The love of this moment pervaded the day, each stop another discovery, another step further from the habit of suburban mediocrity. Visibility a van-length; occasional lines of headlights appearing bright on white and passing into our past, sometimes a sign, sometimes a solar-powered bathroom that flushes with oil. We stopped at that one, confirmed the relative specific gravities of oil and water, and walked into the tundra — trail-bound, hushed in blowing cloud, somewhere in the skies of America. Tiny flowers, tiny beasts; an ecosystem fragile, a place bizarre. Closer we grew.
Down the mountain, over the divide, west at last. The sky show of evening kept our faces to the windshield, gaping out and up at a confluence of mountains, lake, and sky that evolved from moment to moment like a concerto — bound by theme, constrained by style and key, yet free to roam through variations infinite until all scores are settled and the tonic nigh. Sunset itself was anticlimactic: we turned the volume down and devoted ourselves to finding a home for the night. And it was thus we came to be in Granby.

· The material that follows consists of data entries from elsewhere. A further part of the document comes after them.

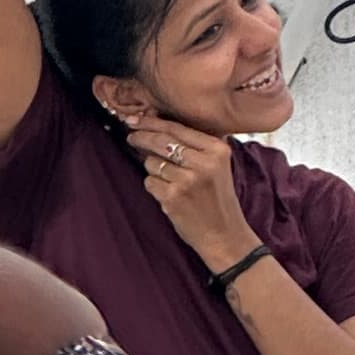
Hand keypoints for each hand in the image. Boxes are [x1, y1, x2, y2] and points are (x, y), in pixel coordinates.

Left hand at [124, 115, 252, 269]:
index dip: (152, 122)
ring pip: (152, 162)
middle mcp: (204, 162)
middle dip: (141, 137)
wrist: (224, 235)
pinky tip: (168, 195)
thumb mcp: (217, 166)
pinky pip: (149, 182)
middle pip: (161, 141)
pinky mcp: (173, 197)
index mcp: (217, 150)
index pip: (177, 128)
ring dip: (153, 169)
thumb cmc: (216, 199)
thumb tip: (158, 124)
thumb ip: (196, 145)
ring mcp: (187, 180)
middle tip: (131, 136)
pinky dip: (154, 187)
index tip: (135, 119)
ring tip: (169, 181)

“KA8OVA,” I told the man behind the counter, “and that’s KA8ZYW out there in the van.”
“Well, hello!” came the grin. “I’m KA0SWQ, and P’s in the other room.”
So began the stay at the Frontier Motel, presided over with humor and delight by Pat and Rich Agnew. They promised to let us take a late Jacuzzi and sent us off to eat at the Longbranch — an unlikely place in this frontier town. Food exquisite, the Smothered Mexican Combination alive from item to item unlike the homogeneous sameness of most such dishes; Maggie’s trout perfect. Ya never know in a place like this — the chef is European, sick of big cities. Maggie’s thinking of writing a companion book, a book by my companion, a compendium of eateries and recipes discovered through the endless wanderings of two sensory mendicants. Maggie might not put it quite like that, but that’s the way it feels.
Tired bad, but last gasp: tub room. Frolic in the bubbles, moans lost in the wet roar, door open to the night pouring steam and admitting more of that crispy Colorado air. Earlier, when we’d left the room, I’d locked the key inside and now I had to play cat burglar to regain entry without waking our friendly hosts. Brought to mind a moment about 24 hours earlier, somewhere in the eastern Colorado plains, when I locked the keys in the van. Not like me, really, any of this. I climbed in through the sunroof, attracting more than one startled glance.
Just a jaunty way to hop into my van, ma’am — I used to drive a convertible.
And now, west again. Three days to make the drive to Vancouver, a lifetime of sights in between.